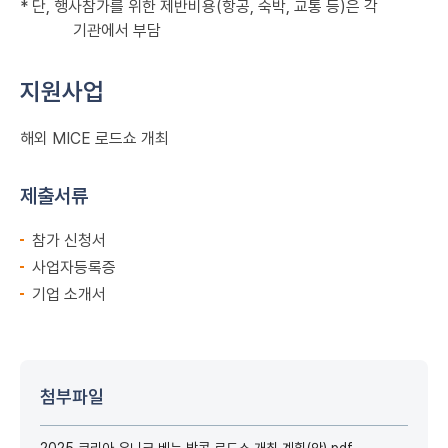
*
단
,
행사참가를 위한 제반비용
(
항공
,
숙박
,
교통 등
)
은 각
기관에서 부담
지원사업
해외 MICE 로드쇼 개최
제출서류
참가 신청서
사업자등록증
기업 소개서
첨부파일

===

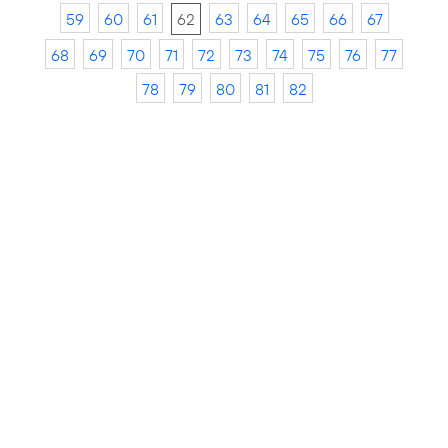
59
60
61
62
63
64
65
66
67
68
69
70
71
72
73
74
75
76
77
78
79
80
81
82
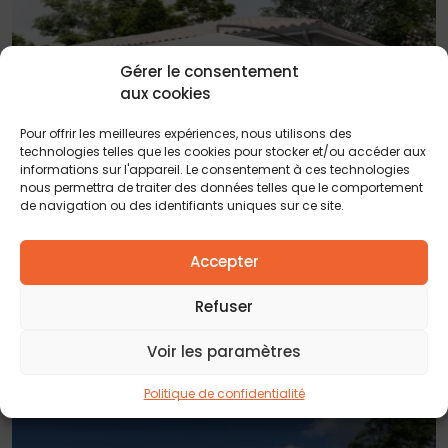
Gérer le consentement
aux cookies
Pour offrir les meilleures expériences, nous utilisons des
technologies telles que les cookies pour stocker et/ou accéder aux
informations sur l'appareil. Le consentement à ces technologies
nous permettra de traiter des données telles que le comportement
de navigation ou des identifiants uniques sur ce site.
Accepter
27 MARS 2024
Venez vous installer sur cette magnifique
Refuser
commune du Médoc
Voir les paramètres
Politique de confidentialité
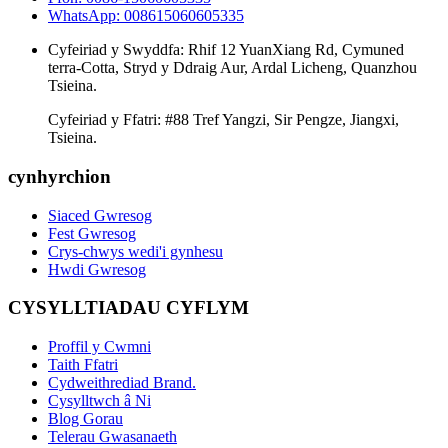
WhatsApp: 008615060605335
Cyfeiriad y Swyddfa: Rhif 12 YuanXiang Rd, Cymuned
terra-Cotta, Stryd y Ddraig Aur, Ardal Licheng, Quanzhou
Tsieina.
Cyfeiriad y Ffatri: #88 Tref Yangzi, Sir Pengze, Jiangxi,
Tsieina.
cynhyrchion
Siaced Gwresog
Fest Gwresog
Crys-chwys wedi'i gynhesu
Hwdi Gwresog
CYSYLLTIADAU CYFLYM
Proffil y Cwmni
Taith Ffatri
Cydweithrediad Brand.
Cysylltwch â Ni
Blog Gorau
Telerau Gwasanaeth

===

- **WHAT NEEDS TO BE DONE**: Rewrite the material from the line containing "Gérer le consentement" through the line containing "Politique de confidentialité" as a numbered list, including both of those lines and omitting any blank lines.

- **EXERCISE SOLUTION**:
1. Gérer le consentement
2. aux cookies
3. Pour offrir les meilleures expériences, nous utilisons des
4. technologies telles que les cookies pour stocker et/ou accéder aux
5. informations sur l'appareil. Le consentement à ces technologies
6. nous permettra de traiter des données telles que le comportement
7. de navigation ou des identifiants uniques sur ce site.
8. Accepter
9. 27 MARS 2024
10. Venez vous installer sur cette magnifique
11. Refuser
12. commune du Médoc
13. Voir les paramètres
14. Politique de confidentialité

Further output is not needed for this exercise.